* _EXCERPT TO READ_:
***

It would be better, however, if the crisis in Afghanistan prompted some much needed soul searching in India. For the question must be asked: has life for women, religious minorities, and oppressed castes in India during the last seven years of BJP rule been staggeringly different than what is about to befall those in Afghanistan?
In the 'new' Afghanistan, it is alleged that the Taliban will implement laws that will relegate Shias, non-Muslims and women to second-class citizenship. Hindu nationalists have used this to draw favourable comparisons with India, suggesting that Indian Muslims should be glad to live where they do. Yet even a cursory glance at the laws brought in by India's current government suggests that it is targeting Muslims by taking a wrecking ball to the country's secular constitution.
Too many parallels
In Afghanistan, one focus of attention now is the Hazara minority, Shia Muslims who have long been persecuted and portrayed as alien by the Taliban. How is this any different from the way in which the BJP and its ideological fountainhead, the Rashtriya Swayamsevak Sangh (RSS), views Indian Muslims as outsiders?
When Indian Muslims ask for their constitutional rights as equal citizens of India, BJP politicians often tell them to "go to Pakistan," as if to suggest that they do not belong in India. Indeed, the Indian government's controversial amendment to citizenship law in December 2019, the Citizenship Amendment Act (CAA), which provides a pathway to Indian citizenship for anyone but Muslims, is rooted in this belief.
When Prime Minister Narendra Modi gave his maiden speech in parliament in 2014, he suggested that the BJP's ascent marked the end of 1,200 years of servitude. This unusual periodisation of India's history refers to the period of Muslim rule and is intended to suggest that there was something uniquely oppressive about Muslim-led conquest, obscuring the fact that the subcontinent's northwest was always a route for invasions and migrations, going back to the arrival of Sanskrit-speaking Indo-Aryans in the second millennium B.C.

***

Keypoint data for bodies or hands:
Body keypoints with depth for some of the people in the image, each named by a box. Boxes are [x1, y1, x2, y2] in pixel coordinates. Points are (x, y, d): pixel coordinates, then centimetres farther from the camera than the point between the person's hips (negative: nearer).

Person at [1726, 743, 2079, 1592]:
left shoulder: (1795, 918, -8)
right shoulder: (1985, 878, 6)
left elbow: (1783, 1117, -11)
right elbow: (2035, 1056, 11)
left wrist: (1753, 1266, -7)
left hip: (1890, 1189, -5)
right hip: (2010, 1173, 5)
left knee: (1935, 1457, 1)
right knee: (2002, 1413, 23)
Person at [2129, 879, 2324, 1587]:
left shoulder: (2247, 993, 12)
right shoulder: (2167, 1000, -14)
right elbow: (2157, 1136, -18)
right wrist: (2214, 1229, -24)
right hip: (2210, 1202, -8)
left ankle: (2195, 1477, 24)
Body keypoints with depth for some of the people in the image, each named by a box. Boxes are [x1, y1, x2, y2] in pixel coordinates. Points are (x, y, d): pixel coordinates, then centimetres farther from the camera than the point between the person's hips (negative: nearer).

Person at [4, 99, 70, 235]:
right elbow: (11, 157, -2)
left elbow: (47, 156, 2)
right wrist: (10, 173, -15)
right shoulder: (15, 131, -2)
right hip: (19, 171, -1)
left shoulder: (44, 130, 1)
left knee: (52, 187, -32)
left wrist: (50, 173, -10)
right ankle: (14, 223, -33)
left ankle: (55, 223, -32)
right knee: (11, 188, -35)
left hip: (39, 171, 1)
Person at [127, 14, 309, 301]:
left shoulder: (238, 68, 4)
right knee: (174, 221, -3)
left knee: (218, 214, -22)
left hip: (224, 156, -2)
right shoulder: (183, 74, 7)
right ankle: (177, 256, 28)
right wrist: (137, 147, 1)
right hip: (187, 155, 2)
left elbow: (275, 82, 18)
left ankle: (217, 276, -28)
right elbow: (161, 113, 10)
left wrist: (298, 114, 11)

***

* _WHAT IS EXPECTED_:
According to the excerpt on India and Afghanistan, when did the Indian government pass its amendment to citizenship law, the Citizenship Amendment Act? The records have no connection to the text.

* _TASK SOLUTION_:
December 2019